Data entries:
****************************************
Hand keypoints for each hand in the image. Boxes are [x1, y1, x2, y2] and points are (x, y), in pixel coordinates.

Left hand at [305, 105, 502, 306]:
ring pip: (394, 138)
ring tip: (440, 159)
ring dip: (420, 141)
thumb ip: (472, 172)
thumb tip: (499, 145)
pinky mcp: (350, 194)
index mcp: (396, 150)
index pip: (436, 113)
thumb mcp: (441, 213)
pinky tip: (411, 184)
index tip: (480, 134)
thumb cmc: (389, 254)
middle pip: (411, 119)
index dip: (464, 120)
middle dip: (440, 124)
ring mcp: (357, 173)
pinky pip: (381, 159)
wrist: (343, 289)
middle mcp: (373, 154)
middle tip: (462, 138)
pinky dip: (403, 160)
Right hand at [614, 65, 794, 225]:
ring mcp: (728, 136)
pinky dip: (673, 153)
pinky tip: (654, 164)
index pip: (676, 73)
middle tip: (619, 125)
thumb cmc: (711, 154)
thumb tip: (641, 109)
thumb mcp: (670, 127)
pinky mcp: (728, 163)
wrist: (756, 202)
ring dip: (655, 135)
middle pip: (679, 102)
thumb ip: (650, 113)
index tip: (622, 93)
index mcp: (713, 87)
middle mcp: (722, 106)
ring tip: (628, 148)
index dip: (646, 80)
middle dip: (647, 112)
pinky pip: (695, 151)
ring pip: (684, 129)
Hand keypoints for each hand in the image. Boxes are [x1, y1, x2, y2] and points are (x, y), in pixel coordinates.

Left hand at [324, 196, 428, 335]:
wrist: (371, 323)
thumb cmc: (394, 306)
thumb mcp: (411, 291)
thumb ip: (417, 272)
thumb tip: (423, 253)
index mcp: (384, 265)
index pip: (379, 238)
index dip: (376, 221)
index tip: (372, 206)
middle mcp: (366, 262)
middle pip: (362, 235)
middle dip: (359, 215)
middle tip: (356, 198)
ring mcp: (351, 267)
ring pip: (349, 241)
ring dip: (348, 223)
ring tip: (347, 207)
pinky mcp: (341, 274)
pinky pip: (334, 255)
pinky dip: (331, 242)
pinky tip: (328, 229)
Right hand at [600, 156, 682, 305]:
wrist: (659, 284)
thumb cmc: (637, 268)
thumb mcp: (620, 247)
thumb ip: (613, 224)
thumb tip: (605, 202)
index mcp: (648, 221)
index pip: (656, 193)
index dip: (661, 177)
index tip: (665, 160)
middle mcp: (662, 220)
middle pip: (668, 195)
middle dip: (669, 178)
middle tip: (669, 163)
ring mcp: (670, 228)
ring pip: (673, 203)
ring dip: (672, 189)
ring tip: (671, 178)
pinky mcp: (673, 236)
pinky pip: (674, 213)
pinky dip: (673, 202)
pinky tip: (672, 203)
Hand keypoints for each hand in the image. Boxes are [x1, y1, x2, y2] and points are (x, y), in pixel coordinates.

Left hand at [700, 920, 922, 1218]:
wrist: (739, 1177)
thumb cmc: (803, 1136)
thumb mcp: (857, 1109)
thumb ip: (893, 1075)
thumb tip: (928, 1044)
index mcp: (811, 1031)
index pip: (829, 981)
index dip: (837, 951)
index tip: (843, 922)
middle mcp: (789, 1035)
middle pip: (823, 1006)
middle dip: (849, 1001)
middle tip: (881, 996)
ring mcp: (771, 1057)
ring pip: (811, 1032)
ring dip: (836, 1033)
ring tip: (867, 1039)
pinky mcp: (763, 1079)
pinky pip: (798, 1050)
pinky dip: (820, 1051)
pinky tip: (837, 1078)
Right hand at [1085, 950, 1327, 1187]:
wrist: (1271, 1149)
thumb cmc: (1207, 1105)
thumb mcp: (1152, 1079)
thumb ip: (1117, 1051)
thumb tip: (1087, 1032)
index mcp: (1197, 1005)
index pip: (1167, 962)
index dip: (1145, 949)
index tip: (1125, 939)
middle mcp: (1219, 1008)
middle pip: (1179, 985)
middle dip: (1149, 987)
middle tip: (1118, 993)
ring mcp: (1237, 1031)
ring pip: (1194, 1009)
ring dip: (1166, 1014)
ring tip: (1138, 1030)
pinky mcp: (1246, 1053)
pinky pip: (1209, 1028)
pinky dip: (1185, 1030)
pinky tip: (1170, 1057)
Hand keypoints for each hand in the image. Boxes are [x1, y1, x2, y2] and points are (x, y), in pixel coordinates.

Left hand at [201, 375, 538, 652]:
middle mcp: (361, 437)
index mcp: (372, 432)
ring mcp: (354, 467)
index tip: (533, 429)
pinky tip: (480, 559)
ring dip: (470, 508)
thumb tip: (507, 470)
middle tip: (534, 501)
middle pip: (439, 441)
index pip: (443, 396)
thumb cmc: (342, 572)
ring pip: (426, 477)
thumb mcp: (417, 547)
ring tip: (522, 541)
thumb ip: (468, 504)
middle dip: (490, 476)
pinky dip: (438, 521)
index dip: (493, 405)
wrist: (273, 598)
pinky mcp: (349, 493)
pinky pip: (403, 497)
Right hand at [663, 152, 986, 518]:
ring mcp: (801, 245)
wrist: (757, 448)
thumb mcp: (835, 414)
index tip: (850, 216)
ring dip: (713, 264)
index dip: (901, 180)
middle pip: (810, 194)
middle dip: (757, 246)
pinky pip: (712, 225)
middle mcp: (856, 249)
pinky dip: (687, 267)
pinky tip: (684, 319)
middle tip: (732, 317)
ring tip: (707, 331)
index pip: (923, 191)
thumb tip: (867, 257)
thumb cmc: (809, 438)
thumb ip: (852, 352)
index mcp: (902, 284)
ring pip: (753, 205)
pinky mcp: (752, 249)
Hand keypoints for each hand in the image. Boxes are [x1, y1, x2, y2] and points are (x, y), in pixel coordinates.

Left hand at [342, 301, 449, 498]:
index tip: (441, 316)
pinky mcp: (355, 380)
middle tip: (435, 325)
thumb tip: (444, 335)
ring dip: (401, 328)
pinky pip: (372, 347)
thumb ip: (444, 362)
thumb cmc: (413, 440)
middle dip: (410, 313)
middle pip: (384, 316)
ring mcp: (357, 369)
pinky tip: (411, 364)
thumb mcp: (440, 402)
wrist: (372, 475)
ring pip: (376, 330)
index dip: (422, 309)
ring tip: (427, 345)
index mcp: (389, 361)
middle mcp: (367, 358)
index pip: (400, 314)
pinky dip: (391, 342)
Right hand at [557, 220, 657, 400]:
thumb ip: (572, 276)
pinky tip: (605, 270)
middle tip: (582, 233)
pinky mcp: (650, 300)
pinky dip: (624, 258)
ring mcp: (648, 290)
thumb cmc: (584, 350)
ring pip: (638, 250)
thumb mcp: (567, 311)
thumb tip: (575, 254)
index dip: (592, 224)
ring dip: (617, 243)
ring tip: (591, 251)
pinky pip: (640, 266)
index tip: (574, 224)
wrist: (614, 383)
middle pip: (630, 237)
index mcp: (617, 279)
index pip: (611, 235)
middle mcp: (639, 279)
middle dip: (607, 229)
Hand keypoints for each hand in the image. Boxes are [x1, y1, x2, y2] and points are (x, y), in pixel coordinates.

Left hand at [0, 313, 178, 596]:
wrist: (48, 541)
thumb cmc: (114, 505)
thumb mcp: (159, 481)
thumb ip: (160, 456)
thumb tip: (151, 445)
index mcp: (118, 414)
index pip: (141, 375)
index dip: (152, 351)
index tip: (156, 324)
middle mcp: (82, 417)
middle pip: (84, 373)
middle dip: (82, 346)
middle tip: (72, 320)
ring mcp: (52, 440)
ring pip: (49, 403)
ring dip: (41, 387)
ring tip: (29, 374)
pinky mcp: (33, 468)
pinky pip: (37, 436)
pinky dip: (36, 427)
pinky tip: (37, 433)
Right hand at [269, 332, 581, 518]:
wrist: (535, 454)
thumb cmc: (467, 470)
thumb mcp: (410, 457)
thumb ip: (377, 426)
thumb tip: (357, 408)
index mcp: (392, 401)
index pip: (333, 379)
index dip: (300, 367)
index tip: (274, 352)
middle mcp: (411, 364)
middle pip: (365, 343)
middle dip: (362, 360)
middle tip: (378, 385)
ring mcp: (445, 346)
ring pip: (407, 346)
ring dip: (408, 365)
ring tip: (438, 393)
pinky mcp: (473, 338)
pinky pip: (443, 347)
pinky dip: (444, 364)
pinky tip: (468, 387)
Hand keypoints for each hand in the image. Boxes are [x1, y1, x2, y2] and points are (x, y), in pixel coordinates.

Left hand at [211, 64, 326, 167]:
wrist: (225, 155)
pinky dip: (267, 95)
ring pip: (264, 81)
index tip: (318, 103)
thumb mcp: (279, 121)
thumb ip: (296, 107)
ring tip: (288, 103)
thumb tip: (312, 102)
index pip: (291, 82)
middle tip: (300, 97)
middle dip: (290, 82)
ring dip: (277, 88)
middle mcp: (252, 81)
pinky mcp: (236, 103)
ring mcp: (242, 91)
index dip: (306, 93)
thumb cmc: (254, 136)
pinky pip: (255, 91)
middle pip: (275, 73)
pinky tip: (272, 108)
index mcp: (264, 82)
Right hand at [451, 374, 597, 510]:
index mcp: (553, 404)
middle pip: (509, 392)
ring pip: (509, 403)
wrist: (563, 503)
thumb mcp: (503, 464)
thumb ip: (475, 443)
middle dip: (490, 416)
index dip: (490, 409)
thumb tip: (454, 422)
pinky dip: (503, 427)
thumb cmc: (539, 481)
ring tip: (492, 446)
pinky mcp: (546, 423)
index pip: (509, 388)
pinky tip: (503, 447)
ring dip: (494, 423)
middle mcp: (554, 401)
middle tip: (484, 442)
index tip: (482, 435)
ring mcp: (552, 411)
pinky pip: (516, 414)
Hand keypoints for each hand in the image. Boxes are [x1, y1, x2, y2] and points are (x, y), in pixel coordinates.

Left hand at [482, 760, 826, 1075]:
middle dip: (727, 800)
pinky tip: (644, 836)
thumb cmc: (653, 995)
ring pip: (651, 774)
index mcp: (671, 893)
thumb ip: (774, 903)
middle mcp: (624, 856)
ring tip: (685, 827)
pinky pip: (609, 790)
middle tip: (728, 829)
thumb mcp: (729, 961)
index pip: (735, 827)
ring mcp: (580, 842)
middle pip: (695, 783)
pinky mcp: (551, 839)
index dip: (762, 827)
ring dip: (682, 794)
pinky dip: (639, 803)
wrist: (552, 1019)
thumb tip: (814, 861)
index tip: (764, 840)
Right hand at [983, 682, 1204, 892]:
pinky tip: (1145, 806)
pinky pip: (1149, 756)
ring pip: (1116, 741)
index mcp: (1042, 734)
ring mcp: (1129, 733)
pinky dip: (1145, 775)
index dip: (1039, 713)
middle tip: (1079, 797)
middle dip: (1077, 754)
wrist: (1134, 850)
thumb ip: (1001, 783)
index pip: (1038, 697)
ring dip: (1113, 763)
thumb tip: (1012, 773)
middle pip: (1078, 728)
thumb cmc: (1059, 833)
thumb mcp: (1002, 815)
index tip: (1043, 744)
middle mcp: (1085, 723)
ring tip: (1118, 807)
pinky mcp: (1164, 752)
****************************************
Your answer must consist solely of the lines above between the line holding "middle dip: (362, 360)" and the line holding "thumb cmc: (653, 995)", inclusive, copied exactly.

**Output of the task**
middle dip: (362, 360)
middle tip: (378, 385)
ring mcp: (445, 346)
ring pip: (407, 346)
ring dip: (408, 365)
ring tip: (438, 393)
pinky mcp: (473, 338)
pinky pip: (443, 347)
pinky dip: (444, 364)
pinky tip: (468, 387)
Hand keypoints for each hand in the image. Boxes are [x1, y1, x2, y2] and points are (x, y), in pixel coordinates.

Left hand at [211, 64, 326, 167]:
wrist: (225, 155)
pinky dip: (267, 95)
ring pip: (264, 81)
index tip: (318, 103)
thumb mcp: (279, 121)
thumb ip: (296, 107)
ring tip: (288, 103)
thumb tip: (312, 102)
index pip: (291, 82)
middle tip: (300, 97)
middle dip: (290, 82)
ring dip: (277, 88)
middle mcp: (252, 81)
pinky mcp: (236, 103)
ring mcp: (242, 91)
index dip: (306, 93)
thumb cmc: (254, 136)
pinky pip: (255, 91)
middle pip: (275, 73)
pinky tip: (272, 108)
index mcp: (264, 82)
Right hand at [451, 374, 597, 510]:
index mcp: (553, 404)
middle pip: (509, 392)
ring pip: (509, 403)
wrist: (563, 503)
thumb mcp: (503, 464)
thumb ip: (475, 443)
middle dip: (490, 416)
index dip: (490, 409)
thumb tip: (454, 422)
pinky dip: (503, 427)
thumb cmc: (539, 481)
ring tip: (492, 446)
pinky mcp: (546, 423)
index pip: (509, 388)
pinky tip: (503, 447)
ring dip: (494, 423)
middle mcp: (554, 401)
middle tip: (484, 442)
index tip: (482, 435)
ring mcp: (552, 411)
pinky pip: (516, 414)
Hand keypoints for each hand in the image. Boxes are [x1, y1, x2, y2] and points are (x, y), in pixel coordinates.

Left hand at [482, 760, 826, 1075]:
middle dip: (727, 800)
pinky tip: (644, 836)
thumb cmc: (653, 995)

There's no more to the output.